▸ WORK REQUIRED
Type out the lines below exactly, pictures excluded.

(Pictures with lens parameters)
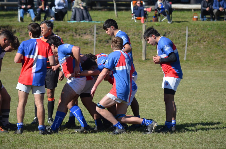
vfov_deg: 4.7
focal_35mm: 292
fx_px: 1832
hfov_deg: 7.1
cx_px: 113
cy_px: 74
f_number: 7.1
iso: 400
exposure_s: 1/1600
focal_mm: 195
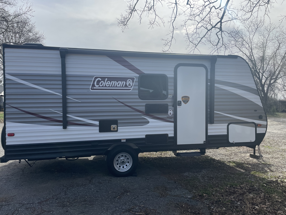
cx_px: 143
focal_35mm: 26
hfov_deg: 67.3
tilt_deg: -0.7
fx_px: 215
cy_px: 108
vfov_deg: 53.1
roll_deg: +0.2
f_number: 1.6
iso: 32
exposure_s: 1/4292
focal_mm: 4.2
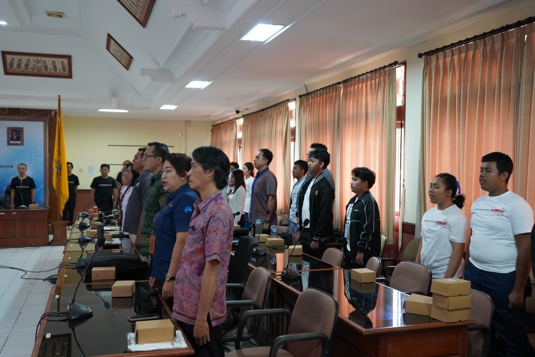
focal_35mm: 36
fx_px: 535
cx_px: 268
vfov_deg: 36.9
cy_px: 178
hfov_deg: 53.1
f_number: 4
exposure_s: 1/160
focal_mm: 36
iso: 6400
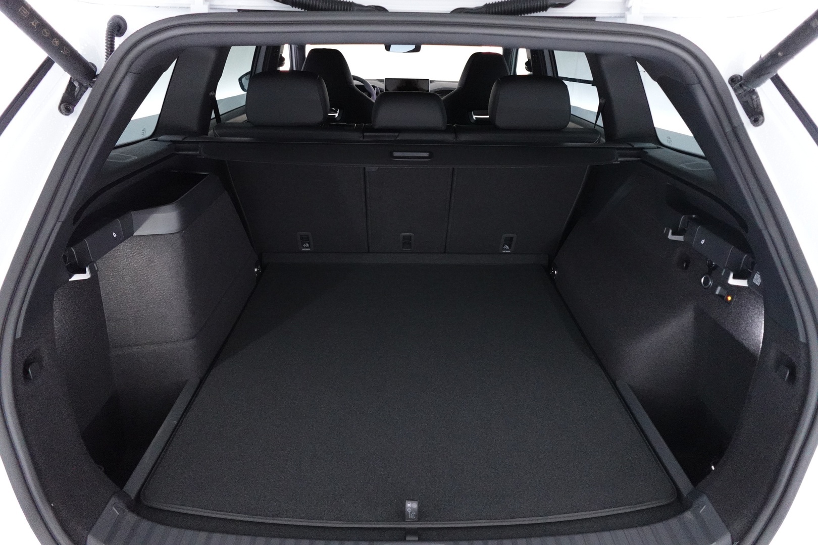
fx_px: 454
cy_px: 272
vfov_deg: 61.9
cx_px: 409
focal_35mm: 20
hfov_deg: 84.0
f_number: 2
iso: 3200
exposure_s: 1/80
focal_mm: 7.6
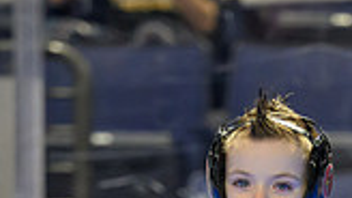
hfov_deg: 3.6
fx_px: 5634
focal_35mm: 604
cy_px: 540
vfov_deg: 2.0
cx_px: 221
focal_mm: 125
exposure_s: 1/500
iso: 2000
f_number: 2.8
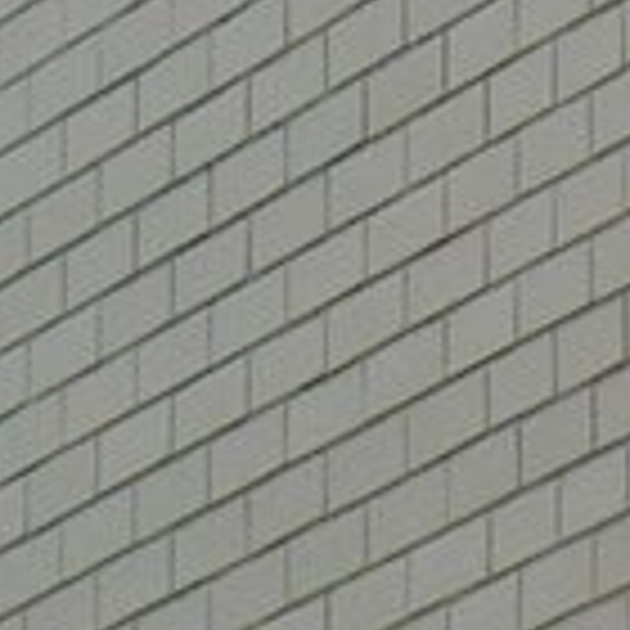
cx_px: -554
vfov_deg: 2.1
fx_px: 17317
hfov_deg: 2.1
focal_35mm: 841
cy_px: -1386
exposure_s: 1/1500
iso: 800
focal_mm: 90
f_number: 8
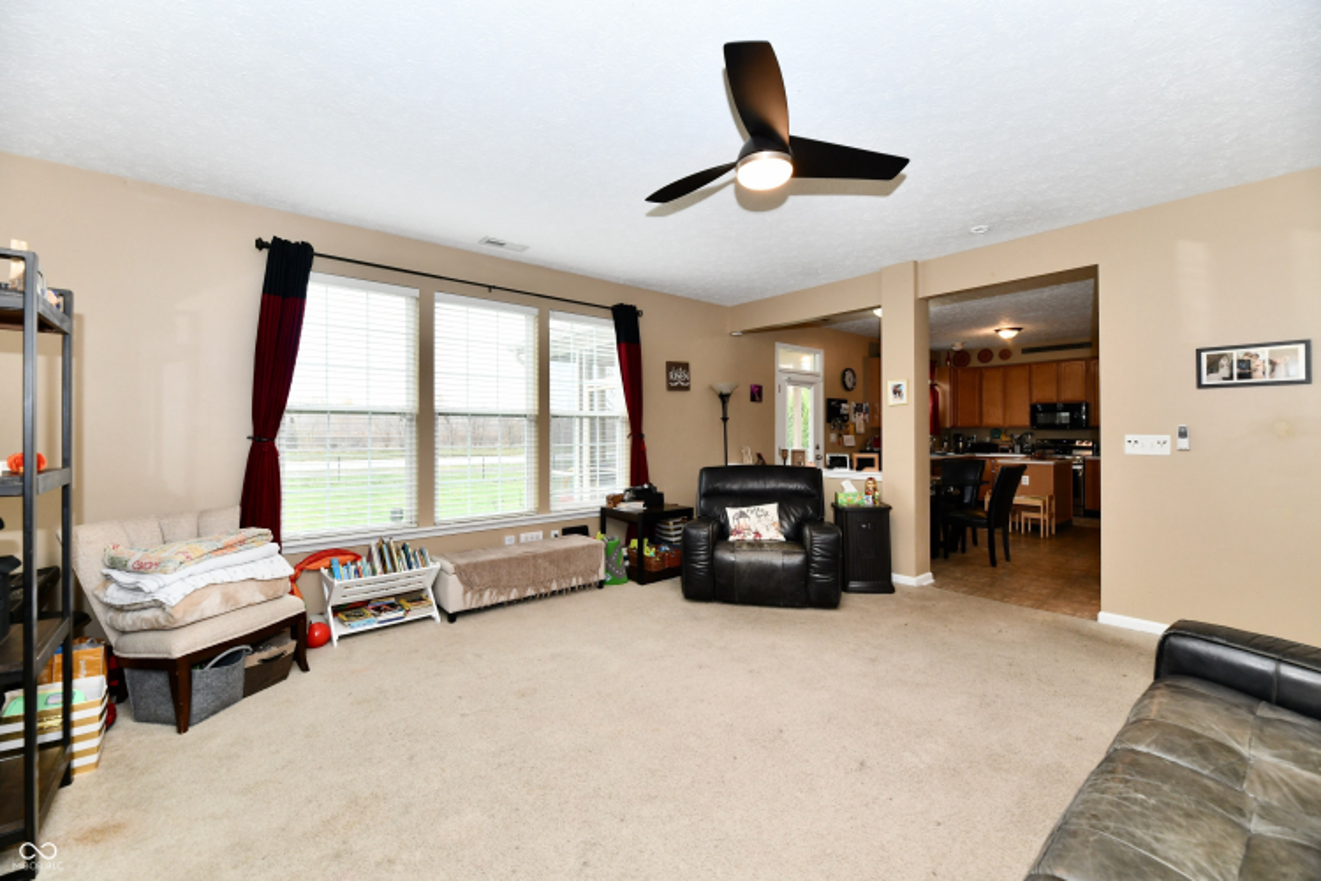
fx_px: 514
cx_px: 660
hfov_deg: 104.3
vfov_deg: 81.2
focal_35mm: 14
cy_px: 440
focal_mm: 14
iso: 640
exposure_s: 1/60
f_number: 6.3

▸ RESPONSE BELOW
vfov_deg: 4.7
focal_35mm: 292
fx_px: 1832
hfov_deg: 7.1
cx_px: 113
cy_px: 74
f_number: 7.1
iso: 400
exposure_s: 1/1600
focal_mm: 195
cx_px: 143
focal_35mm: 26
hfov_deg: 67.3
tilt_deg: -0.7
fx_px: 215
cy_px: 108
vfov_deg: 53.1
roll_deg: +0.2
f_number: 1.6
iso: 32
exposure_s: 1/4292
focal_mm: 4.2
focal_35mm: 36
fx_px: 535
cx_px: 268
vfov_deg: 36.9
cy_px: 178
hfov_deg: 53.1
f_number: 4
exposure_s: 1/160
focal_mm: 36
iso: 6400
fx_px: 454
cy_px: 272
vfov_deg: 61.9
cx_px: 409
focal_35mm: 20
hfov_deg: 84.0
f_number: 2
iso: 3200
exposure_s: 1/80
focal_mm: 7.6
hfov_deg: 3.6
fx_px: 5634
focal_35mm: 604
cy_px: 540
vfov_deg: 2.0
cx_px: 221
focal_mm: 125
exposure_s: 1/500
iso: 2000
f_number: 2.8
cx_px: -554
vfov_deg: 2.1
fx_px: 17317
hfov_deg: 2.1
focal_35mm: 841
cy_px: -1386
exposure_s: 1/1500
iso: 800
focal_mm: 90
f_number: 8
fx_px: 514
cx_px: 660
hfov_deg: 104.3
vfov_deg: 81.2
focal_35mm: 14
cy_px: 440
focal_mm: 14
iso: 640
exposure_s: 1/60
f_number: 6.3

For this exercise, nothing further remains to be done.